Bank Indonesia (BI) juga memberikan sinyal positif terhadap kondisi ekonomi yang menggeliat selama Ramadhan dan Lebaran tahun 2024 dengan menyiapkan uang layak edar sebesar Rp197,6 triliun untuk memenuhi kebutuhan penukaran uang rupiah.

Deputi Gubernur BI Doni P. Joewono menyebut jumlah uang layak edar itu naik 4,65 persen dibandingkan realisasi tahun 2023 yang tercatat sebesar Rp188,8 triliun. Kenaikan jumlah uang layak edar di tahun ini didasarkan atas pertimbangan mobilitas masyarakat dan pertumbuhan ekonomi yang diperkirakan meningkat. Pergerakan masyarakat selama Idul Fitri 1445 Hijriah diprediksi mencapai 193,6 juta orang, merujuk data Kementerian Perhubungan dan BPS.

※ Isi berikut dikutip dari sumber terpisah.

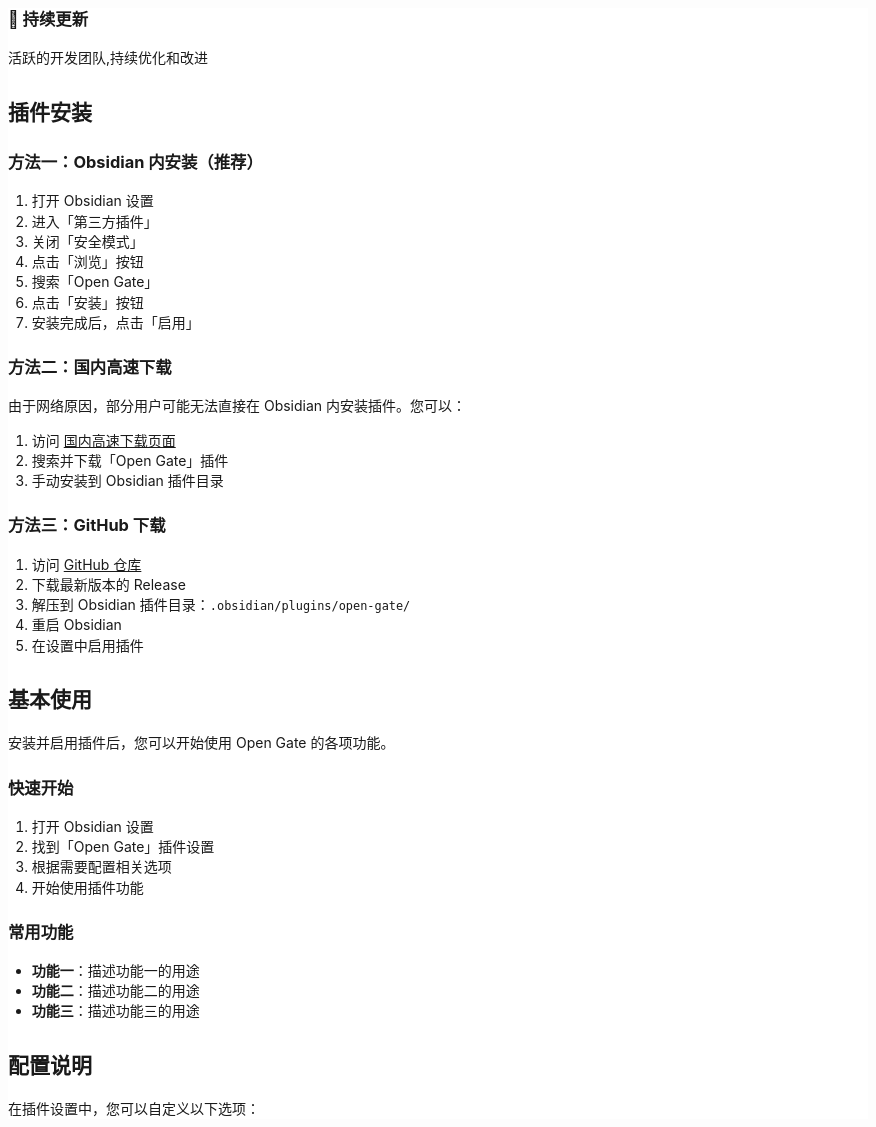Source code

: ### 🔧 持续更新
活跃的开发团队,持续优化和改进

## 插件安装

### 方法一：Obsidian 内安装（推荐）

1. 打开 Obsidian 设置
2. 进入「第三方插件」
3. 关闭「安全模式」
4. 点击「浏览」按钮
5. 搜索「Open Gate」
6. 点击「安装」按钮
7. 安装完成后，点击「启用」

### 方法二：国内高速下载

由于网络原因，部分用户可能无法直接在 Obsidian 内安装插件。您可以：

1. 访问 [国内高速下载页面](/zh/documentation/obsidian-plugins-download.html)
2. 搜索并下载「Open Gate」插件
3. 手动安装到 Obsidian 插件目录

### 方法三：GitHub 下载

1. 访问 [GitHub 仓库](https://github.com/nguyenvanduocit/obsidian-open-gate)
2. 下载最新版本的 Release
3. 解压到 Obsidian 插件目录：`.obsidian/plugins/open-gate/`
4. 重启 Obsidian
5. 在设置中启用插件

## 基本使用

安装并启用插件后，您可以开始使用 Open Gate 的各项功能。

### 快速开始

1. 打开 Obsidian 设置
2. 找到「Open Gate」插件设置
3. 根据需要配置相关选项
4. 开始使用插件功能

### 常用功能

- **功能一**：描述功能一的用途
- **功能二**：描述功能二的用途
- **功能三**：描述功能三的用途

## 配置说明

在插件设置中，您可以自定义以下选项：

Dengan berbagai tanda positif dalam geliat ekonomi, Ramadhan dan Lebaran tahun ini harus disambut dan dijalani secara optimistis.

Akan tetapi, tentu dengan catatan bahwa Pemerintah dan pemangku kepentingan harus dapat menjaga stabilitas harga komoditas vital selama Ramadhan, terutama terkait pangan dan energi.

Yang lebih fundamental, Pemerintah juga harus membuka lapangan pekerjaan sebesar-besarnya sehingga mampu membantu kinerja konsumsi pada kelas menengah pada saat harga barang-barang meningkat.